Secara umum kelembagaan konservasi SDA hayati dan ekosistemnya di atur dalam pasal 38 ayat (2) UU No.5 Tahun 1990, Pemerintah dapat menyerahkan sebagaian urusan kepada pemerintah daerah, tetapi penyerahan itu hanya “sekedar janji” bahwa pemerintah daerah diberikan kewenangan dalam pengelolaan sumber daya hayati dan ekosistemnya. Karena tidak perna ada atauran pelaksanaan dalam UUKH untuk mengatur penyerahan itu.
Penyerahan urusan dibidang konservasi SDA Hayati, dapat dikaji pada perundaga-undangan yang berlaku , yang terdapat dalam :
1. UU No. 12 Tahun 1992 tentang Sistem Budidaya Tanaman (pasal 38);
2. UU No.16 Tahun 1992 tentang Karantina Hewan, Ikan dan Tumbuhan ; dan
3. Peraturan Pemerintah No.6 tahun 1995 tentang Perlindungan Tanaman (pasal 27).

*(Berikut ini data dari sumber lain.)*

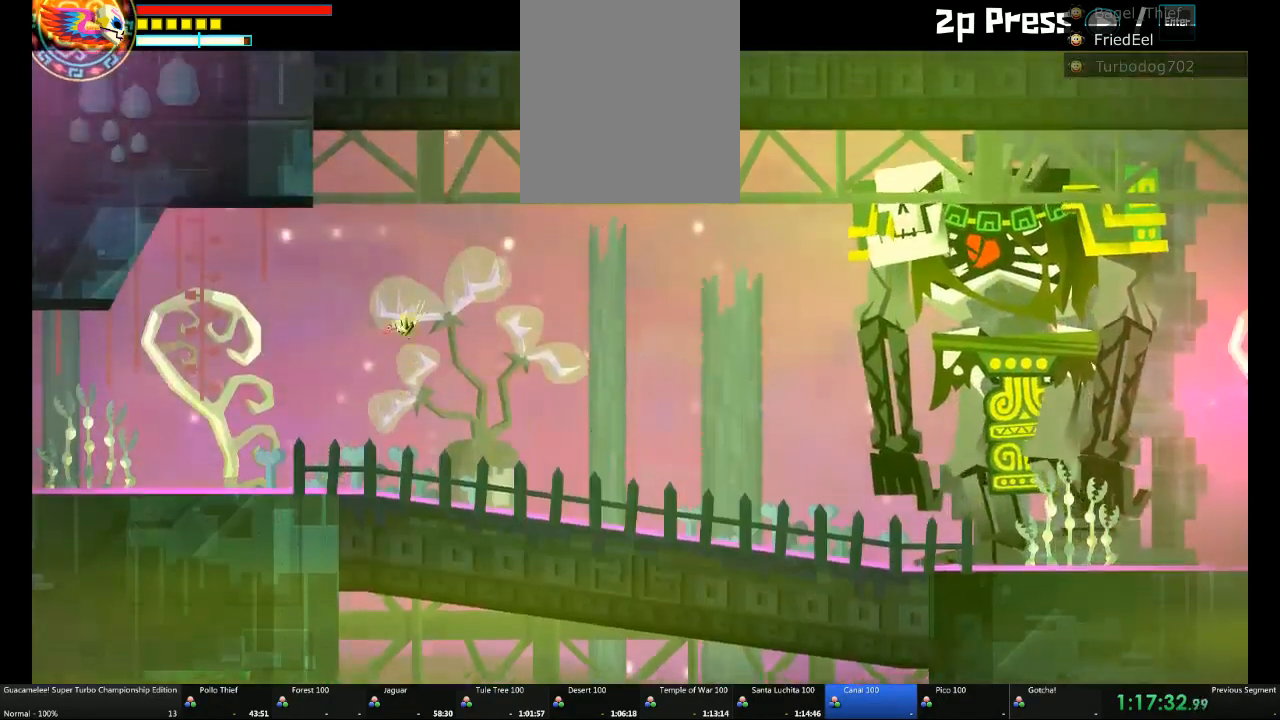
Gameplay with a controller (Xbox layout); each line is a JSON object with the inputs held at the frame after it. "button_events" lists button changes between this image and that frame as [ms after this image, input, new state], when the widget could be followed in between (sticks are given only as held states). Not read: DPAD_DOWN DPAD_LEFT DPAD_RIGHT L2 L3 R1 R2 R3.
{"buttons": [], "left_stick": "right", "right_stick": "center", "button_events": [[50, "L1", "up"]]}
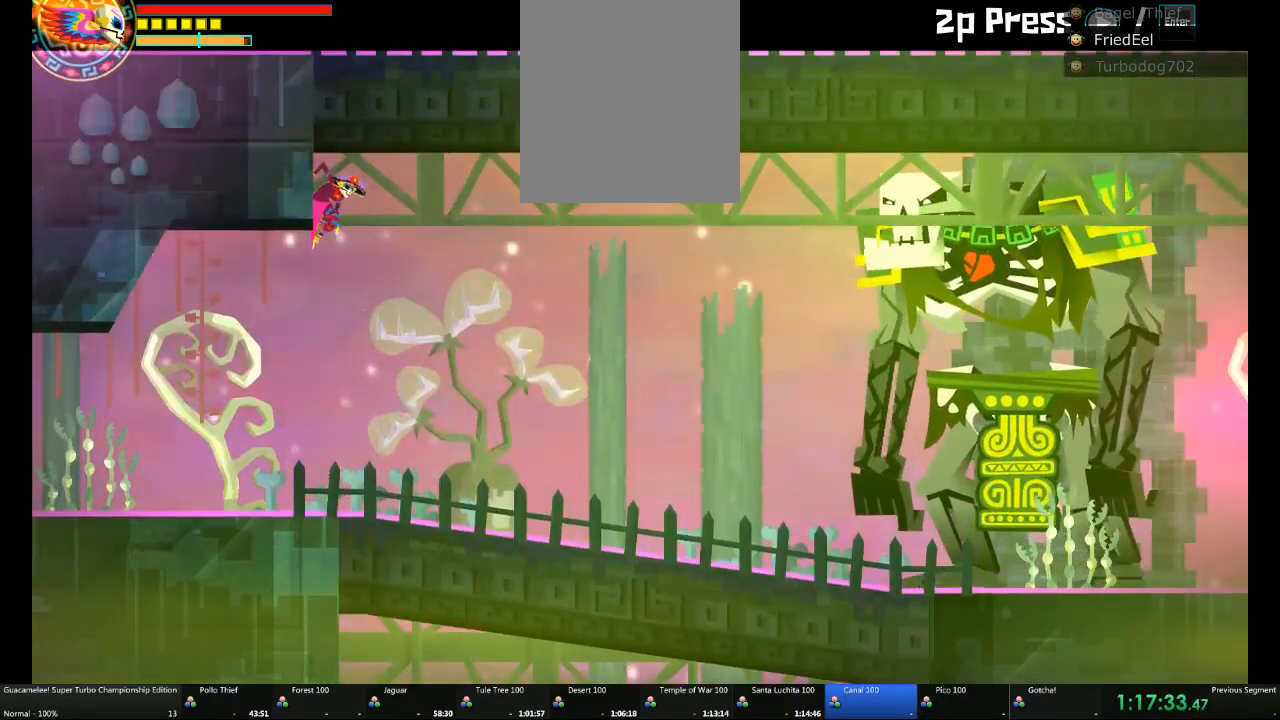
{"buttons": [], "left_stick": "right", "right_stick": "center", "button_events": []}
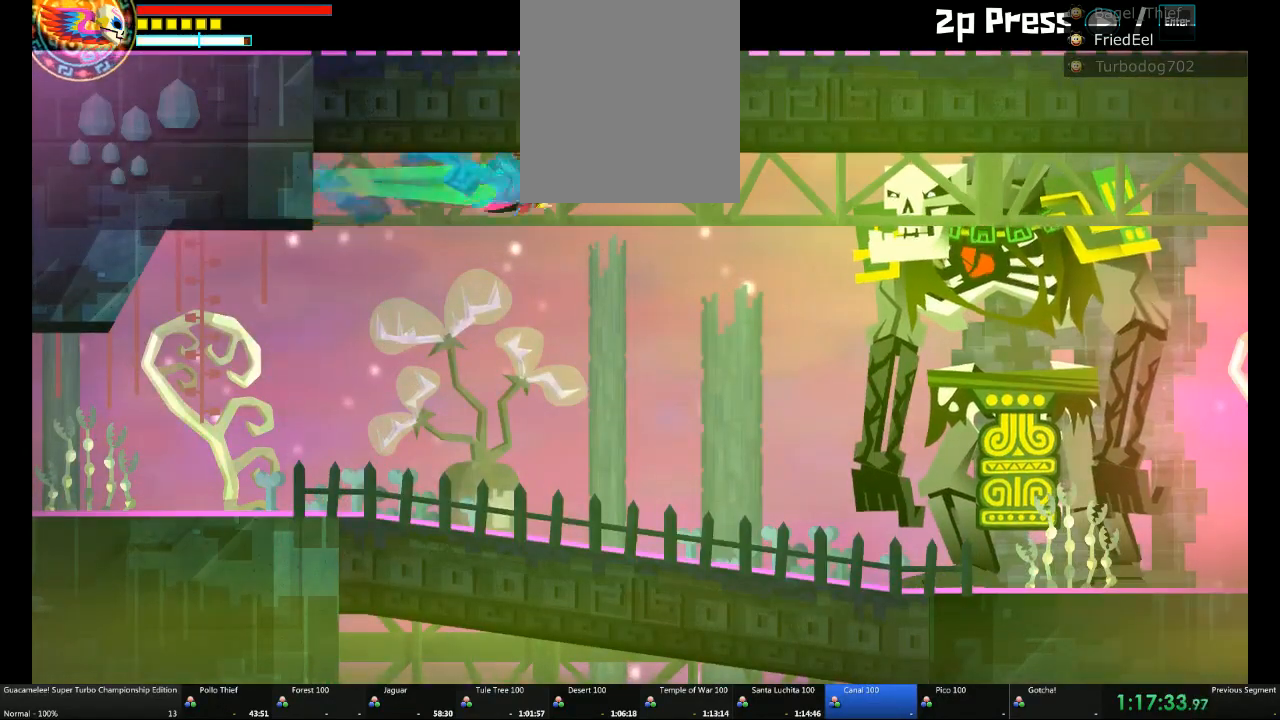
{"buttons": ["L1"], "left_stick": "right", "right_stick": "center", "button_events": [[483, "L1", "down"]]}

Penjawatan dari penyerahan kewenangan kepada daerah pada UUKH mengaju pada Keputusan Presiden Nomor 32 Tahun 1990 tentang Pengelolaan Kawasan Hutan Lindung.

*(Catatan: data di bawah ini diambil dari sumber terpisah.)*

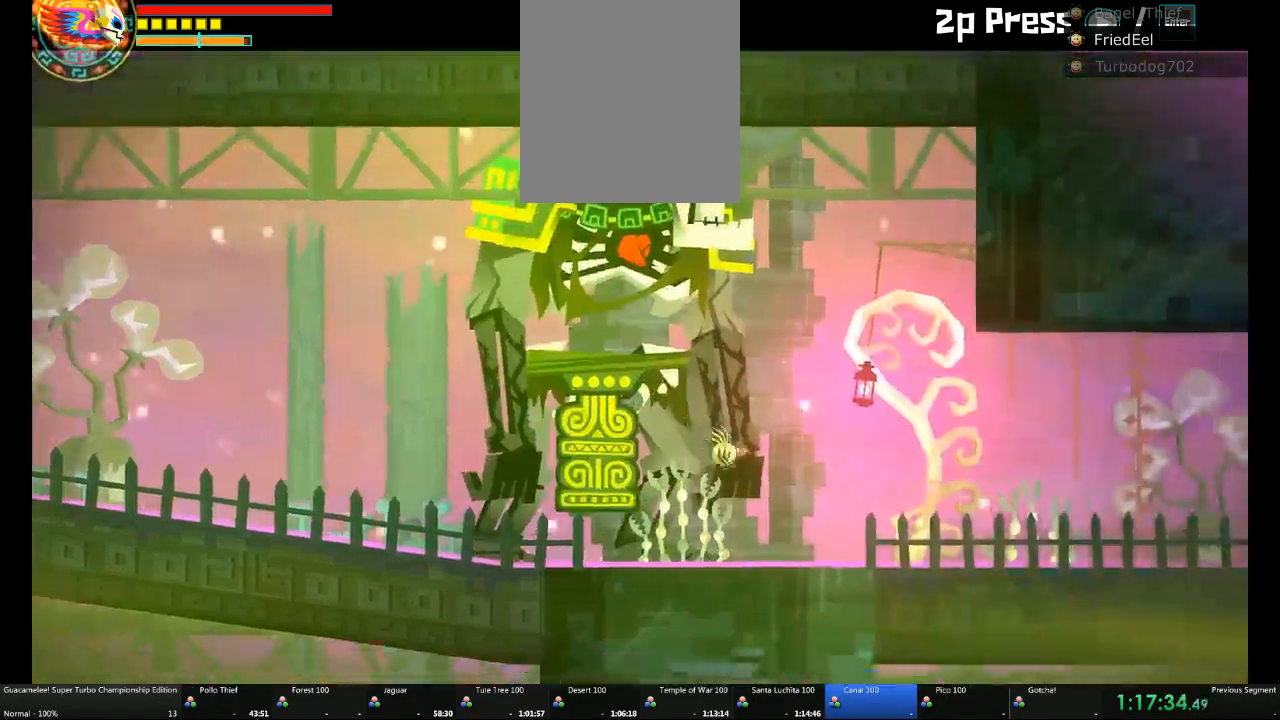
{"buttons": [], "left_stick": "right", "right_stick": "center", "button_events": [[333, "L1", "up"]]}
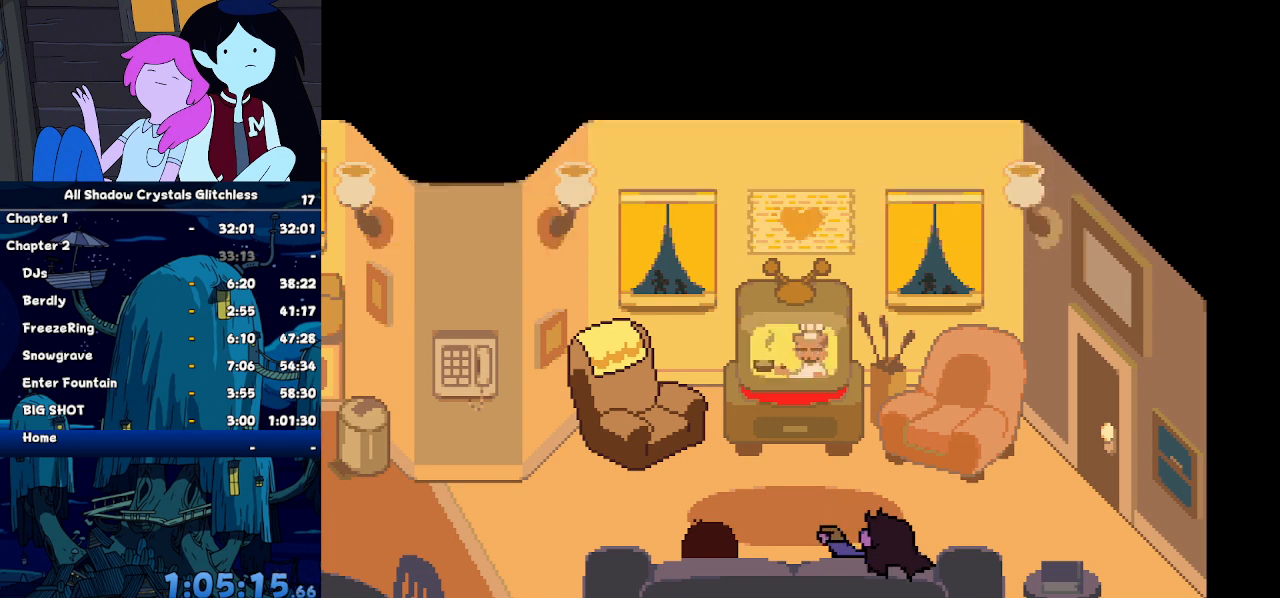
Gameplay with keyboard; each line is a JSON object with the keys held at the frame after it. "events" lists presses ("down") and releases ("up") of "c", "ctrl", "down", "left", "return", "right", "shift", "up", "x" and "z" between this image and that frame as [ms after this image, input, new state], when the widget could be followed in between. No other keys are recorded. Mouse input is not recorded.
{"keys": ["ctrl", "left", "shift"], "events": []}
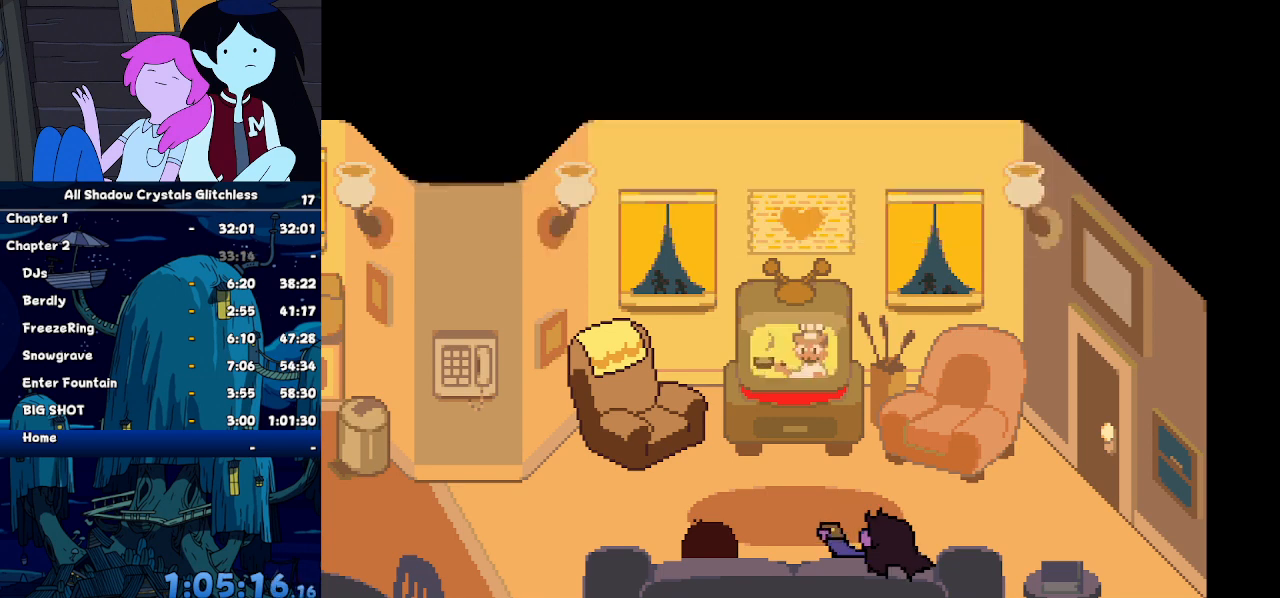
{"keys": ["ctrl", "left", "shift"], "events": [[434, "return", "down"], [467, "return", "up"]]}
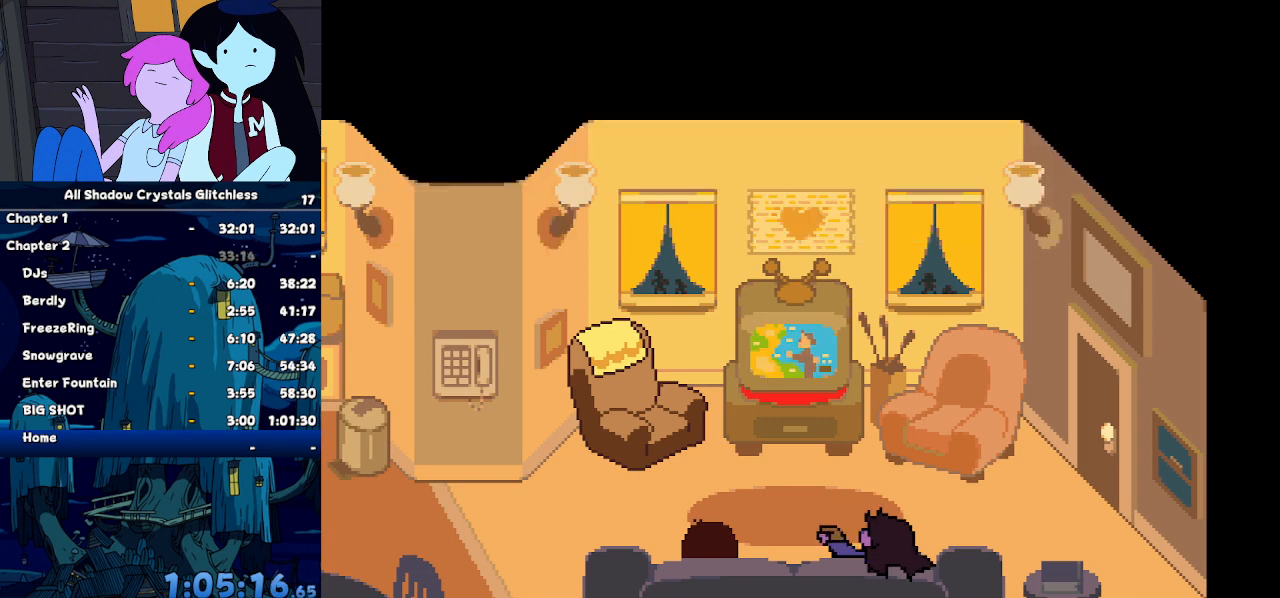
{"keys": ["ctrl", "left", "return", "shift"], "events": [[34, "z", "down"], [67, "return", "down"], [67, "z", "up"], [134, "return", "up"], [167, "z", "down"], [200, "return", "down"], [200, "z", "up"], [267, "return", "up"], [300, "z", "down"], [367, "return", "down"], [367, "z", "up"], [400, "return", "up"], [434, "z", "down"], [500, "return", "down"], [500, "z", "up"]]}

Dalam bab V penetapan kawasan lindung pasal 34 ayat (1) Keputusan Presiden Nomor 32 Tahun 1990 dijelaskan bahwa: Pemerintah daerah tingkat 1 menetapkan wilayah-wilayah tertentu sebagaimana dimaksud dalam pasal 3 sebagai kawasan lindung daerah masingn-masing dalam suatu peraturan daerah tingkat 1, disertai dengan lampiran penjelasan dan peta dengan tingkat ketelitian minimal skala 1:250.000 serta memperhatikan kondisi wilayah yang bersangkutan.
Dengan demikian kelembagaan dalam pengelolaan kawasan lindung Pemerntah Dearah dengan adanya keputusan ini, telah diberi kewenangan untuk menetapakan suatu kawasan lindung sesuai dengan kondisi daerah masing-masing yang sudah ada dan tetap memperhatikan fungsi lindung yang bersangkutan.
Kedepan dalam kelembagaan untuk pengelolaan konservasi sumber daya hayati dan ekosistemnya harus dijabarkan dengan peraturan pemerintah sendiri. Jangan meratifikasi suatu aturan dalam bentuk undang-undang yang sulit dijabarkan dan tidak bisa dilaksanakan dalam realitasnya.
Kotijah
Mengenai konservasi sumber daya hayati dan ekosistemnya di atur dalam UU No.5 Tahun 1990 tentang Konservasi Sumber Daya Alam dan Ekosistemnya atau di singkat dengan UUKH. Dalam pasal 5 UU No.5 Tahun 1990, kegiatan konservasi sumber daya alam dan ekosistemnya dilakukan kegiatan yang meliputi:
a. perlindungan system penyangga kehehidupan;
b. pengawetan keanekaragaman jenis tumbuhan dan satwa beserta ekosistemnya; dan
c. pemanfaatan secara lestari sumber daya alam hayati dan ekosistemnya.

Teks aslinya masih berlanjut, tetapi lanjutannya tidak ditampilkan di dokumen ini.